§ Things to do:
1. What timezone does the SLA calculation notebook use for its rules?
2. Duplicate everything in the SLA calculation notebook from "This notebook is" down to "Qatar (Asia/Qatar, UTC+3)".
3. Pick up the SLA calculation notebook where it stops and continue writing it.

::: Extract :::

# Weekly SLA Calculation Engine — Google Colab Version

This notebook is **ready for Google Colab**.

## What it does
- Prompts you to **upload** the weekly Salesforce Case History Excel export from your computer
- Computes weekly **handle time** and **SLA compliance** using the agreed rules
- Exports an output Excel file with the exact required columns/order
- Lets you either:
  - **Save to Google Drive**, or
  - **Download** to your computer

## Rules (locked)
- **Timezone:** Qatar (Asia/Qatar, UTC+3)
- **Reporting cohort:** cases with **Date/Time Opened** within **Sunday 00:00:00 → Saturday 23:59:59** (Qatar time)
- **Counted statuses:** `New`, `To Do`, `In Progress`, `Reopen`
- **Stop statuses:** `Resolved`, `Closed`
- **Stop counting at:** `Resolved` (confirmed)
- **Status events only:** rows where `Field / Event == "status"` (case-insensitive)
- **Week selection:** derived from the dataset (anchor = max `Date/Time Opened`) unless overridden


In [None]:
# --- Imports (Colab) ---
import pandas as pd
import numpy as np
from zoneinfo import ZoneInfo
from google.colab import files, drive
import os
import pathlib


## Step 1 — Upload weekly input file + set config

In [None]:
# Upload the weekly Salesforce export from your computer
uploaded = files.upload()

# Use the first uploaded file
INPUT_XLSX = next(iter(uploaded))
print("Uploaded:", INPUT_XLSX)

# Output filename
OUTPUT_XLSX = "Case_SLA_Output.xlsx"

# Timezone + optional week override (Qatar time)
TZ_NAME = "Asia/Qatar"

::: Items :::

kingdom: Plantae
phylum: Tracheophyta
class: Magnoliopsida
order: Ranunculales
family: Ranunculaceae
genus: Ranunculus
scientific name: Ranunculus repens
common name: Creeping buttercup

:::
::: Items :::

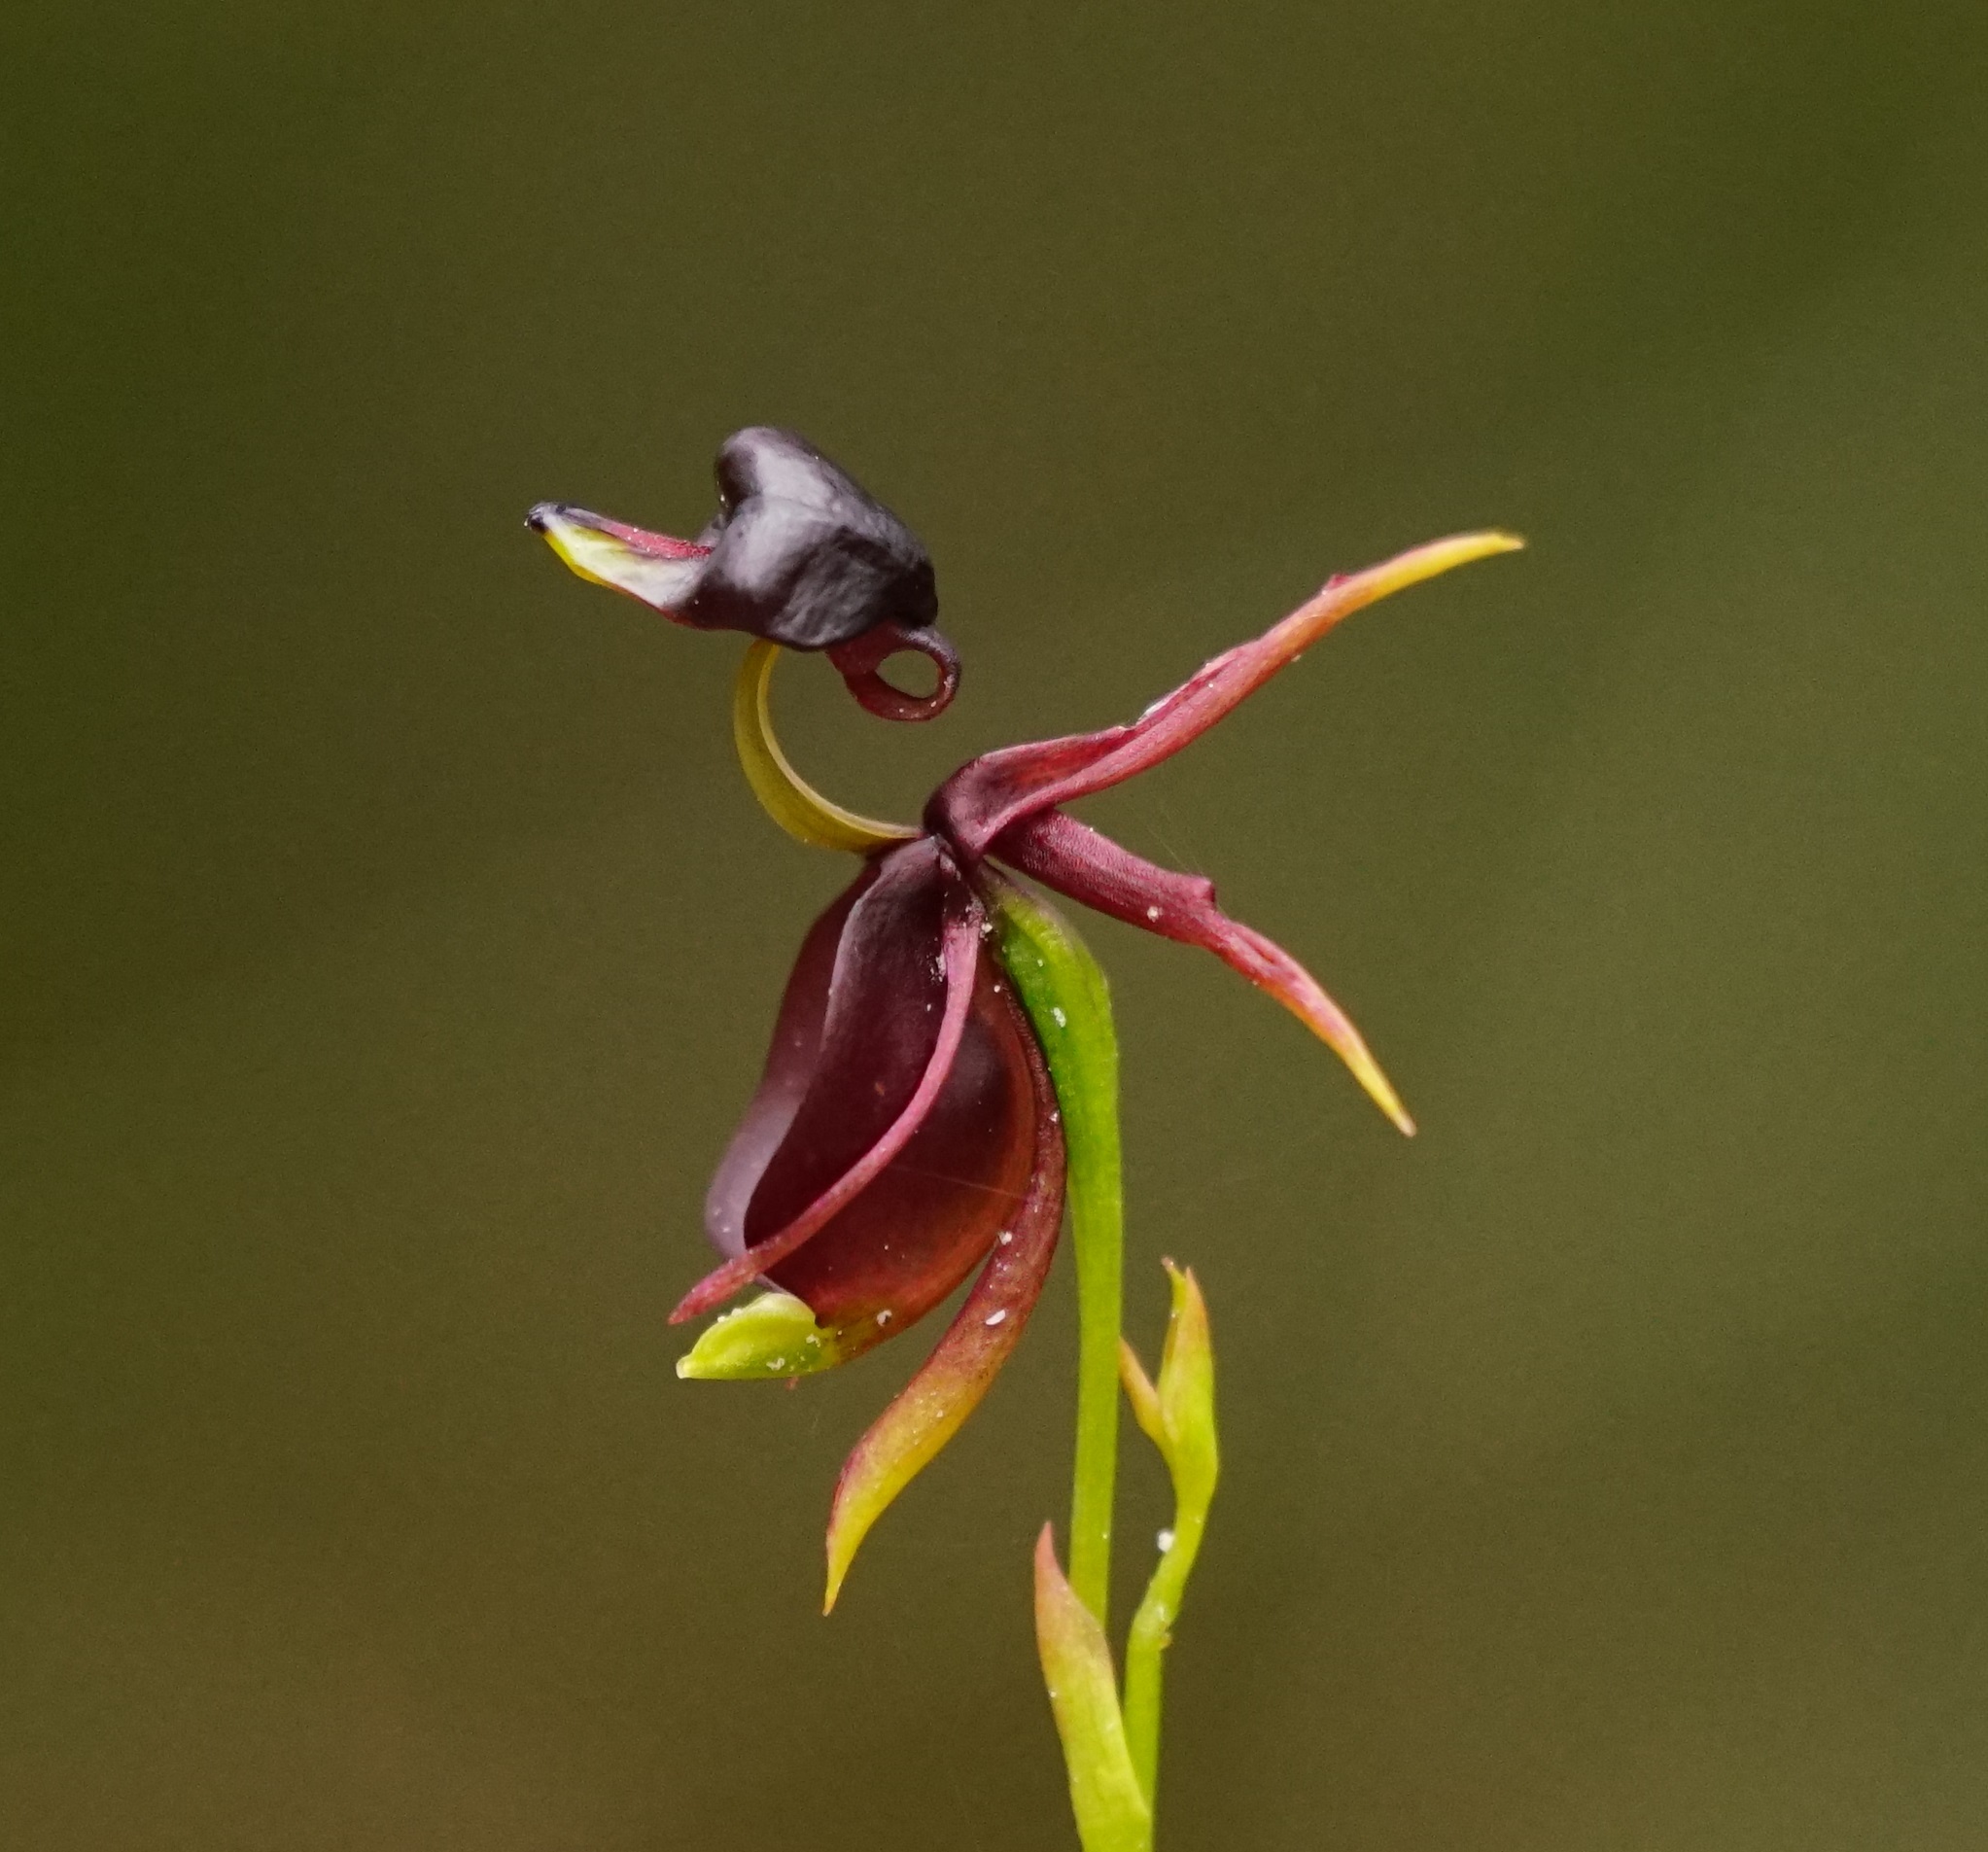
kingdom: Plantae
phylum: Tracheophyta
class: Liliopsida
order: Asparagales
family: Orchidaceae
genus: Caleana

:::

§ Answers provided:
1. Qatar time (Asia/Qatar, UTC+3).

2.
This notebook is **ready for Google Colab**.

## What it does
- Prompts you to **upload** the weekly Salesforce Case History Excel export from your computer
- Computes weekly **handle time** and **SLA compliance** using the agreed rules
- Exports an output Excel file with the exact required columns/order
- Lets you either:
  - **Save to Google Drive**, or
  - **Download** to your computer

## Rules (locked)
- **Timezone:** Qatar (Asia/Qatar, UTC+3)

3.
# Optional override (set to None to auto-derive from anchor max created):
# Example:
# WEEK_START_OVERRIDE = "2025-12-07 00:00:00"
# WEEK_END_OVERRIDE   = "2025-12-13 23:59:59"
WEEK_START_OVERRIDE = None
WEEK_END_OVERRIDE = None

# Cap open cases at a fixed "as of" timestamp (optional).
# If None, uses the runtime current time in TZ_NAME.
# Example:
# AS_OF_OVERRIDE = "2025-12-31 23:59:59"
AS_OF_OVERRIDE = None


Saving report1767177384032.csv to report1767177384032.csv
Uploaded: report1767177384032.csv


## Step 2 — SLA engine (deterministic)

In [None]:
STOP_STATES = {"Resolved", "Closed"}
OPEN_STATES = {"New", "To Do", "In Progress", "Reopen"}

def localize_qatar(dt_series: pd.Series) -> pd.Series:
    s = pd.to_datetime(dt_series, errors="coerce")
    # If naive -> localize; if aware -> convert
    if getattr(s.dt, "tz", None) is None:
        return s.dt.tz_localize(TZ_NAME)
    return s.dt.tz_convert(TZ_NAME)

def week_bounds_from_anchor(anchor_ts: pd.Timestamp):
    """Compute Sun 00:00:00 → Sat 23:59:59 week bounds in Qatar time."""
    anchor_day = anchor_ts.floor("D")
    days_since_sun = (anchor_day.weekday() + 1) % 7  # Sunday->0, Monday->1, ..., Saturday->6
    week_start = anchor_day - pd.Timedelta(days=days_since_sun)
    as_of_ts = week_start + pd.Timedelta(days=6, hours=23, minutes=59, seconds=59)
    return week_start, as_of_ts

def sla_hours_for_reason(reason: str, product_count):
    """SLA policy mapping (as agreed in your master prompt)."""
    if reason == "Merchant Updates - With Translation":
        try:
            pc = float(product_count)
        except Exception:
            pc = np.nan
        if pd.isna(pc):
            return 24
        if pc <= 100: return 24
        if pc <= 200: return 36
        if pc <= 1000: return 48
        if pc <= 2000: return 60
        if pc <= 5000: return 84
        return 120
    if reason == "Promotion Request":
        return 12
    return 24

def compute_case_metrics(case_df: pd.DataFrame, as_of_ts: pd.Timestamp):
    opened = case_df["Date/Time Opened"].dropna().iloc[0] if case_df["Date/Time Opened"].notna().any() else pd.NaT
    if pd.isna(opened):
        return None

    # Status-only history
    status_rows = case_df[case_df["Field / Event"].astype(str).str.strip().str.lower() == "status"].copy()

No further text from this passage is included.